Thoracic outlet syndrome(Vera’s quick Google searching)

Thoracic outlet syndrome is defined as a neurovascular symptom complex associated with compression of the brachial bundle which includes the brachial plexus and/or subclavian vessels. This compression may be caused by several anatomical structures in one or more of the following three compartments: the inter scalene triangle, the costoclavicular space, or retropectoralis minor space.

Jonathan’s thaught’s - none of the testing is hugely accurate and we might suspect TOS bases on patients symptoms - Particularly non dermatomal arm symptoms coming on with working overhead or neck rotation towards affected side. Roo’s and Adson’s tests felt to be most helpful in our clinical situation (best sensitivity and specificity). A trial of physical therapy is not contra-indicated if a patient has TOS so if we suspect TOS providing some sessions of this first could be a good decision - if the patient does not show improvement referral on for further investigation (MRI/US) through an ACP would be appropriate.

Click on the test name below to see video of test demonstrated

Roo’s Test:

This tests venous, arterial and neuro symptoms in tension.

Gillard et al (2001) found sensitivity 84% and specificity 30% - In other words low accuracy hence weak clinical value

 To perform the test the patient sits with the head in the neutral position, the arms abducted and externally rotated to 90 degrees, and the elbows flexed to 90 degrees. The patient is then requested to flex and extend the fingers for up to three minutes. The examiner watches for any dropping of the extremity during this time which could indicate fatigue or arterial compromise. The therapist should also observe the color of the distal extremity comparing left with right and monitor symptom onset.

This test is positive when the patient is unable to maintain elevation for a 3 minute period or when symptoms are induced.

Adson’s Test:

Decreases the space in the interscalene triangle.

Gillard et al (2001) found sensitivity 79%. Specificity 76%

To perform have the patient in upright sitting position with his arms remaining supported in his lab. Then the patient rotates and extends his neck to the tested side. This is followed by a deep inspirational breath which is held for up to 30 seconds, as the examiner palpates for any changes in the radial pulse. A modification is described with the shoulder in 15 degrees of abduction and the head maintained in the testing position for 1 minute while the subject breathes normally.

This test is positive, in case the radial pulse abolished or if the patient’s familiar symptoms are reproduced.

 

Wright’s test

Decreases retro pectoralis minor space in the 1st step and costoclavicular in 2nd step

Gillard et al (2001) found it was no good as it was very unclear how to position the patient for this test!

 To perform the test, the patient sits in a comfortable position. For the first part of the test, the patient’s arm is passively brought into abduction and external rotation to 90° without tilting the head. The elbow is flexed no more than 45°. The arm is then held for 1 min. The tester monitors the patient’s symptom onset and the quality of the radial pulse. The test is repeated with extremity in hyperabduction (end range of abduction).

A positive result is a decrease in the radial pulse and/or reproduction of the patient’s symptoms. Be aware, that other authors have described adding on the effect of cervical spine motion like flexion, extension, and left and right rotation.

Task to complete —
Retype the passage from the notes on thoracic outlet syndrome word for word, starting with "Wright’s test" and going on through "and right rotation.". The listing that comes next is separate material, apart from the notes on thoracic outlet syndrome.

(Data for recognizing document structure)
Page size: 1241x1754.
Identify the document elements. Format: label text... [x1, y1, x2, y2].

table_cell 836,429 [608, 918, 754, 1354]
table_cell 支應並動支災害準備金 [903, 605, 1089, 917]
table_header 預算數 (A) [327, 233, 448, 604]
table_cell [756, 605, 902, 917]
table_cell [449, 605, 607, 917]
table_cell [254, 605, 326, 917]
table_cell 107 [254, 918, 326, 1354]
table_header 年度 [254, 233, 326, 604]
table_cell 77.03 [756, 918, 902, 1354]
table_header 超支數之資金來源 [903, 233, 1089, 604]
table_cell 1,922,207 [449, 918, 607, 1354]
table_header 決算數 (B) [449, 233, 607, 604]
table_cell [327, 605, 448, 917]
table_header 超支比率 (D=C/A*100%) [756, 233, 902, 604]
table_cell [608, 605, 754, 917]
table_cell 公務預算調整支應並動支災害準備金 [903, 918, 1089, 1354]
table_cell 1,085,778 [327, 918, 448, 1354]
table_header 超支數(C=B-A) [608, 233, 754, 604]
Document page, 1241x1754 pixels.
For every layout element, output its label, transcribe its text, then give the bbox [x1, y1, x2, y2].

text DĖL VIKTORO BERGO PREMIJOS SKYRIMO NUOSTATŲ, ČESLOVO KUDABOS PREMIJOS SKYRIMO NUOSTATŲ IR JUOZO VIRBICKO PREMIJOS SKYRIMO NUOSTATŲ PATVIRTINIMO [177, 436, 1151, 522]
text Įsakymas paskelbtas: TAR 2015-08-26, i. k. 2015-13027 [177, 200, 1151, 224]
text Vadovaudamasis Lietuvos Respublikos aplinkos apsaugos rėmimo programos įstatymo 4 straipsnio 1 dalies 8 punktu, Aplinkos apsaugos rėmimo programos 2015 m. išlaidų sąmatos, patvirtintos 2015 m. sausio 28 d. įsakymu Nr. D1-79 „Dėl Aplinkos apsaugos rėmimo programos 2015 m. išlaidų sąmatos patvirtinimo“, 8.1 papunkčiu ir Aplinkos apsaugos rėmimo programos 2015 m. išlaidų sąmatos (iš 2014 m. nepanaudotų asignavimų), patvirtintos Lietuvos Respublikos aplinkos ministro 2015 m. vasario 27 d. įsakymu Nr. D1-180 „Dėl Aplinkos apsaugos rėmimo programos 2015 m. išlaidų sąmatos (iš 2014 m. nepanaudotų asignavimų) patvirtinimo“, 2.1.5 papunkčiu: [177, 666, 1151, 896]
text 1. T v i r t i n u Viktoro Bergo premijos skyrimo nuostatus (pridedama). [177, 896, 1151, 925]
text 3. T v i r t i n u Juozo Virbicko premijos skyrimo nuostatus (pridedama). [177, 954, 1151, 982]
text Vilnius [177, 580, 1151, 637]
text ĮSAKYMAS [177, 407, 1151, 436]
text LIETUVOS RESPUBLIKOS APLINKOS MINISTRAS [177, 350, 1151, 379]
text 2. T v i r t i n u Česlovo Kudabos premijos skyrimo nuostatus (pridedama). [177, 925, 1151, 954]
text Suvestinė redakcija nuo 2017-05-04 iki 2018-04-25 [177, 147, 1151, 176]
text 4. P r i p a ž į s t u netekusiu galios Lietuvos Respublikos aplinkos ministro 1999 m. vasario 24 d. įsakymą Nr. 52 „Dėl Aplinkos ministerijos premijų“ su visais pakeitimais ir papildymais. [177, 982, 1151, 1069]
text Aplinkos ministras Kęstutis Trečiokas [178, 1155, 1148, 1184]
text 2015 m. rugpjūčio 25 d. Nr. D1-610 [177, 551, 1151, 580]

Solution —
Wright’s test

Decreases retro pectoralis minor space in the 1st step and costoclavicular in 2nd step

Gillard et al (2001) found it was no good as it was very unclear how to position the patient for this test!

 To perform the test, the patient sits in a comfortable position. For the first part of the test, the patient’s arm is passively brought into abduction and external rotation to 90° without tilting the head. The elbow is flexed no more than 45°. The arm is then held for 1 min. The tester monitors the patient’s symptom onset and the quality of the radial pulse. The test is repeated with extremity in hyperabduction (end range of abduction).

A positive result is a decrease in the radial pulse and/or reproduction of the patient’s symptoms. Be aware, that other authors have described adding on the effect of cervical spine motion like flexion, extension, and left and right rotation.